== Segment start ==

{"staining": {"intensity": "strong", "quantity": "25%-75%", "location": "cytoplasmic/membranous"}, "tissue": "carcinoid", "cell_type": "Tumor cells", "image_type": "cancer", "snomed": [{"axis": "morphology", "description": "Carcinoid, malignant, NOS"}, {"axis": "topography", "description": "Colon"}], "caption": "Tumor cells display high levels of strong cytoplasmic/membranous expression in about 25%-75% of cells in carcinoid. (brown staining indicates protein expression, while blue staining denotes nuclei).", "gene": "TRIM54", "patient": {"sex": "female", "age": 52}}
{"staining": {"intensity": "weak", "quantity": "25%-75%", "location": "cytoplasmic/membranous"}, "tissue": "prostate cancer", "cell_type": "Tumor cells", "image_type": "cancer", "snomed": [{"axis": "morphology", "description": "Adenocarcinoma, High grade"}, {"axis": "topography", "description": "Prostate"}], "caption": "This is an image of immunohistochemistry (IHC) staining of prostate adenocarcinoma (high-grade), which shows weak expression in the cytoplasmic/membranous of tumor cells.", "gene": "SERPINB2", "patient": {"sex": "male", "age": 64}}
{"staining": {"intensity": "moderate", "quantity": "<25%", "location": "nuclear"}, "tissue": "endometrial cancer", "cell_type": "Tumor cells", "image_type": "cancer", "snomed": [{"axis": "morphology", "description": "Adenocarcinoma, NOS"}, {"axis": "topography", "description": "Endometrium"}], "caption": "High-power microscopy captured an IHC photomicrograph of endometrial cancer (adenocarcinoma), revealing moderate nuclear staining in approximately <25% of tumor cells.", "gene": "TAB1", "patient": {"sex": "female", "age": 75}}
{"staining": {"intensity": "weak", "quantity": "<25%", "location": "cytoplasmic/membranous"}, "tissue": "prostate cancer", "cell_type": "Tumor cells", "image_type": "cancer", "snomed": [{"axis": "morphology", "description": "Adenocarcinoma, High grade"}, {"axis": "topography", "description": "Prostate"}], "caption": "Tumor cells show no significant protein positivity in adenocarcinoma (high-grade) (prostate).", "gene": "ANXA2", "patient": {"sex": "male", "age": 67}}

== Segment end ==

- [THE TASK] Each line in the listing where the word "membranous" is found is to be copied.

- [THE COMPLETED TASK]
{"staining": {"intensity": "strong", "quantity": "25%-75%", "location": "cytoplasmic/membranous"}, "tissue": "carcinoid", "cell_type": "Tumor cells", "image_type": "cancer", "snomed": [{"axis": "morphology", "description": "Carcinoid, malignant, NOS"}, {"axis": "topography", "description": "Colon"}], "caption": "Tumor cells display high levels of strong cytoplasmic/membranous expression in about 25%-75% of cells in carcinoid. (brown staining indicates protein expression, while blue staining denotes nuclei).", "gene": "TRIM54", "patient": {"sex": "female", "age": 52}}
{"staining": {"intensity": "weak", "quantity": "25%-75%", "location": "cytoplasmic/membranous"}, "tissue": "prostate cancer", "cell_type": "Tumor cells", "image_type": "cancer", "snomed": [{"axis": "morphology", "description": "Adenocarcinoma, High grade"}, {"axis": "topography", "description": "Prostate"}], "caption": "This is an image of immunohistochemistry (IHC) staining of prostate adenocarcinoma (high-grade), which shows weak expression in the cytoplasmic/membranous of tumor cells.", "gene": "SERPINB2", "patient": {"sex": "male", "age": 64}}
{"staining": {"intensity": "weak", "quantity": "<25%", "location": "cytoplasmic/membranous"}, "tissue": "prostate cancer", "cell_type": "Tumor cells", "image_type": "cancer", "snomed": [{"axis": "morphology", "description": "Adenocarcinoma, High grade"}, {"axis": "topography", "description": "Prostate"}], "caption": "Tumor cells show no significant protein positivity in adenocarcinoma (high-grade) (prostate).", "gene": "ANXA2", "patient": {"sex": "male", "age": 67}}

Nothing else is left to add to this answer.